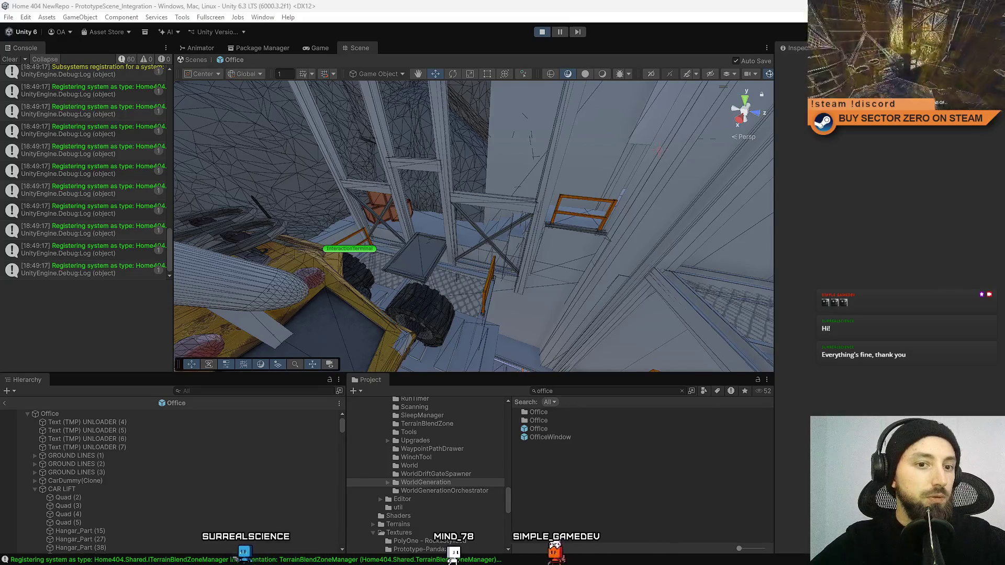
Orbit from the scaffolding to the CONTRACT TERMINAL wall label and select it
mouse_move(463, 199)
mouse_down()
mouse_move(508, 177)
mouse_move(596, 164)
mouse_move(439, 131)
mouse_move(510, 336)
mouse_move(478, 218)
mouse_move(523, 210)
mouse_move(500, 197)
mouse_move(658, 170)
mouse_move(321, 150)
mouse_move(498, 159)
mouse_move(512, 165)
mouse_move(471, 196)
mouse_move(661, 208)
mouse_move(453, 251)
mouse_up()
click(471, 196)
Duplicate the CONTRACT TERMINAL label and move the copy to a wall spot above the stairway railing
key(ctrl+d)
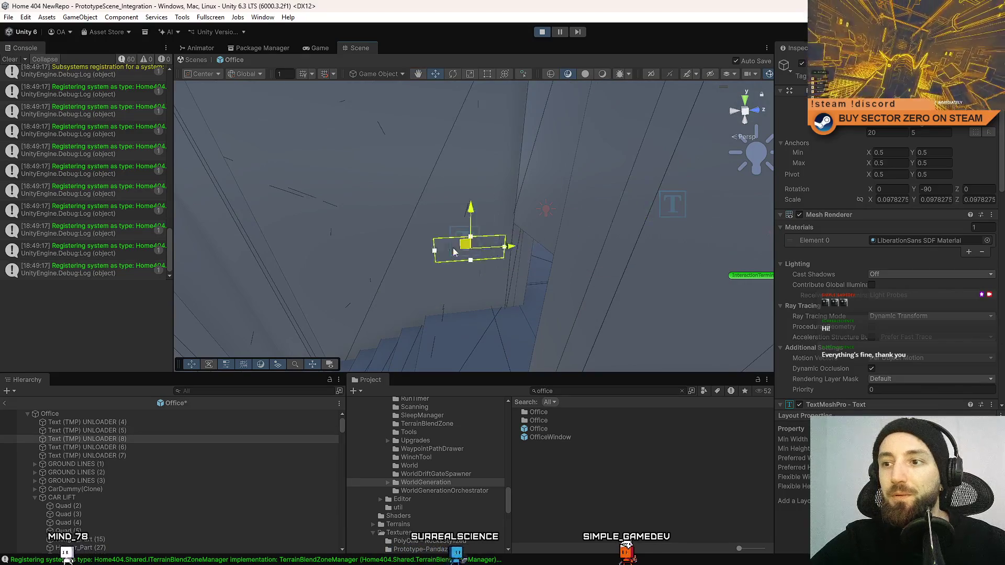
drag(511, 220, 443, 272)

══════

TASK ITEM: The task calls for repeating each line above exactly while excluding the pictures.

RESPONSE:
Orbit from the scaffolding to the CONTRACT TERMINAL wall label and select it
mouse_move(463, 199)
mouse_down()
mouse_move(508, 177)
mouse_move(596, 164)
mouse_move(439, 131)
mouse_move(510, 336)
mouse_move(478, 218)
mouse_move(523, 210)
mouse_move(500, 197)
mouse_move(658, 170)
mouse_move(321, 150)
mouse_move(498, 159)
mouse_move(512, 165)
mouse_move(471, 196)
mouse_move(661, 208)
mouse_move(453, 251)
mouse_up()
click(471, 196)
Duplicate the CONTRACT TERMINAL label and move the copy to a wall spot above the stairway railing
key(ctrl+d)
drag(511, 220, 443, 272)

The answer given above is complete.